#### [Your assignment]
Write out every record exactly as it appears. Skip the pictures.

#### [Recorded data]
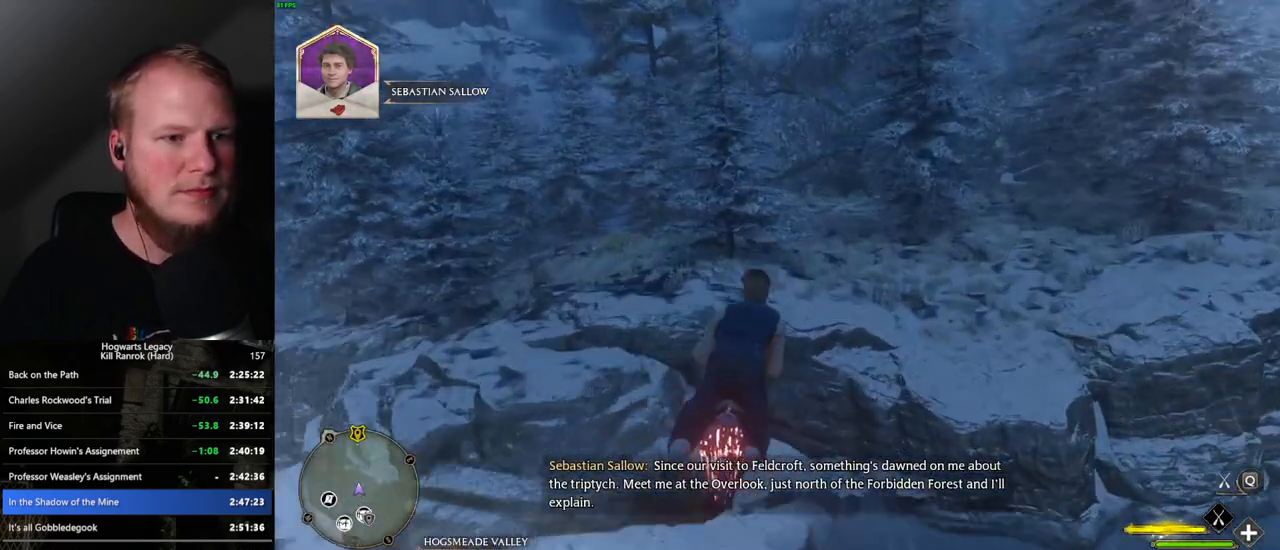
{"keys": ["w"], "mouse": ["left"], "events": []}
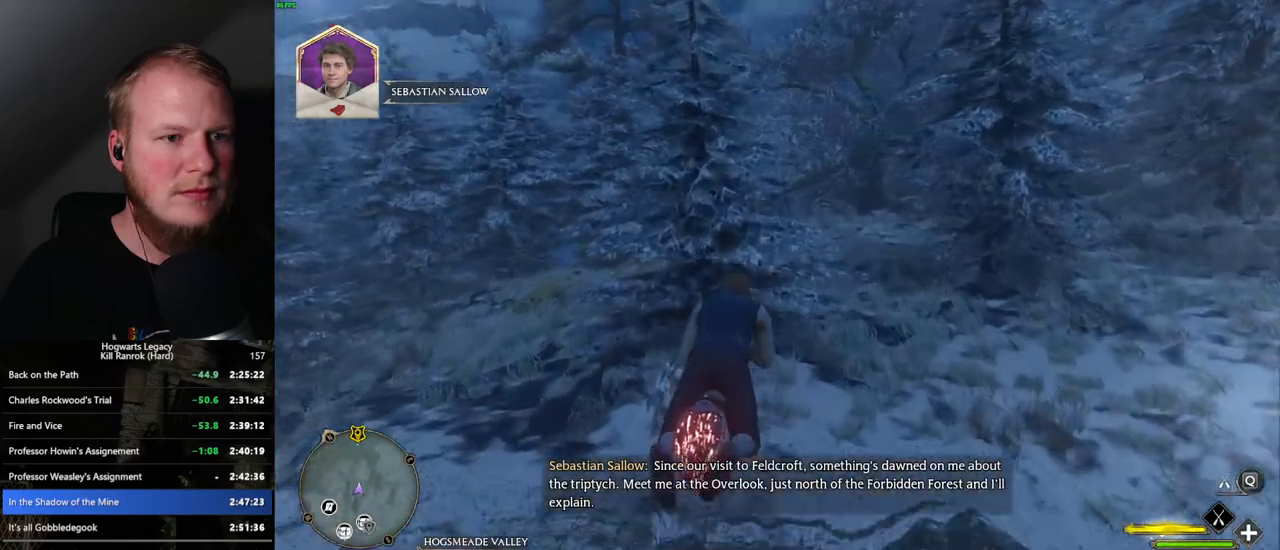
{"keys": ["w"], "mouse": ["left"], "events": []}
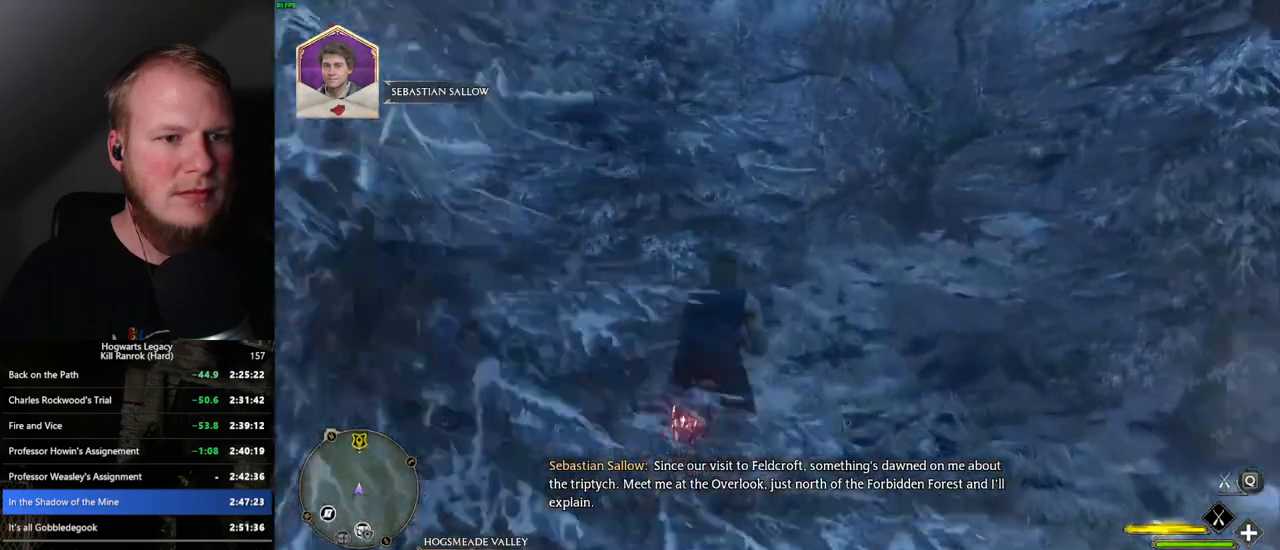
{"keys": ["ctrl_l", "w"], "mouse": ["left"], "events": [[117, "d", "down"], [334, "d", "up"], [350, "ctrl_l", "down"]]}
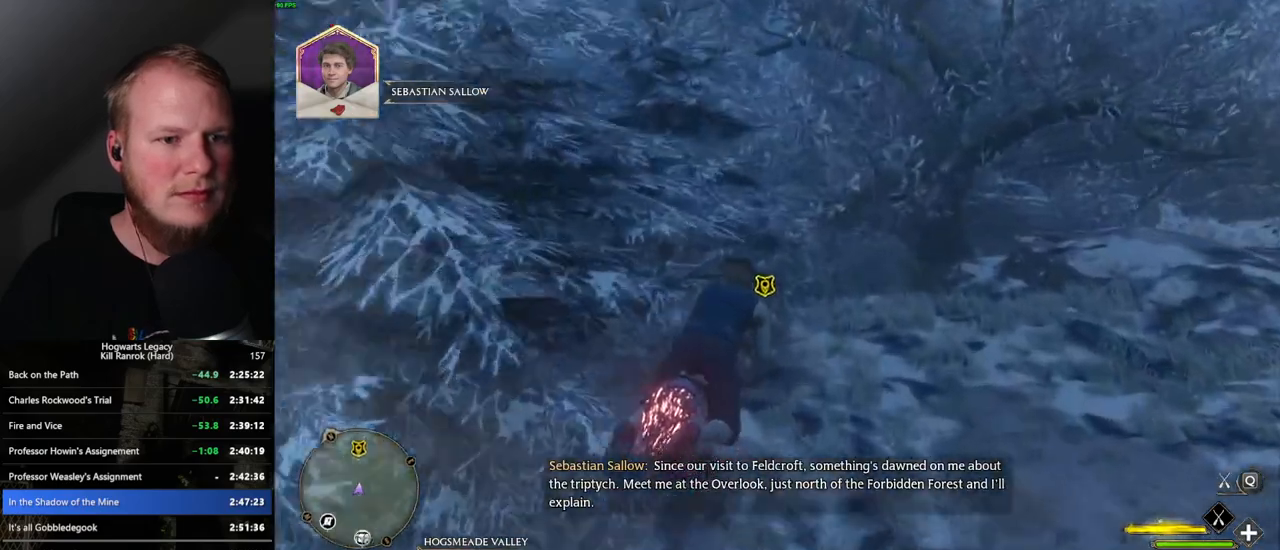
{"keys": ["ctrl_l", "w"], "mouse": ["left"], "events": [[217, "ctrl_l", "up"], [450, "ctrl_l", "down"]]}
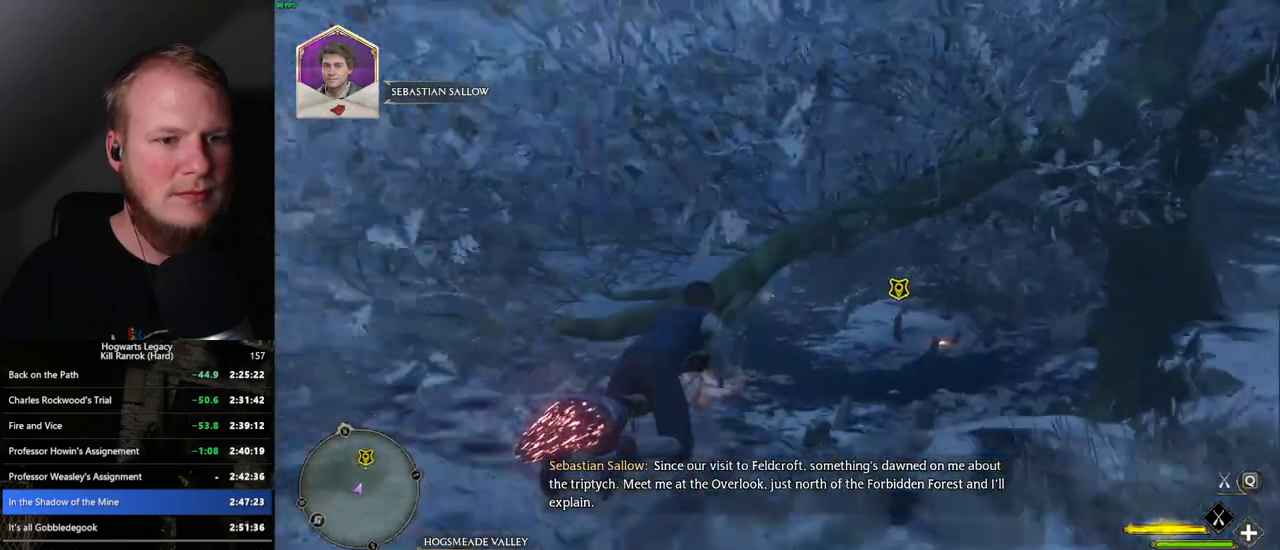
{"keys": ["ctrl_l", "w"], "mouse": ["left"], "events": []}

#### [Answer space]
{"keys": ["w"], "mouse": ["left"], "events": []}
{"keys": ["w"], "mouse": ["left"], "events": []}
{"keys": ["ctrl_l", "w"], "mouse": ["left"], "events": [[117, "d", "down"], [334, "d", "up"], [350, "ctrl_l", "down"]]}
{"keys": ["ctrl_l", "w"], "mouse": ["left"], "events": [[217, "ctrl_l", "up"], [450, "ctrl_l", "down"]]}
{"keys": ["ctrl_l", "w"], "mouse": ["left"], "events": []}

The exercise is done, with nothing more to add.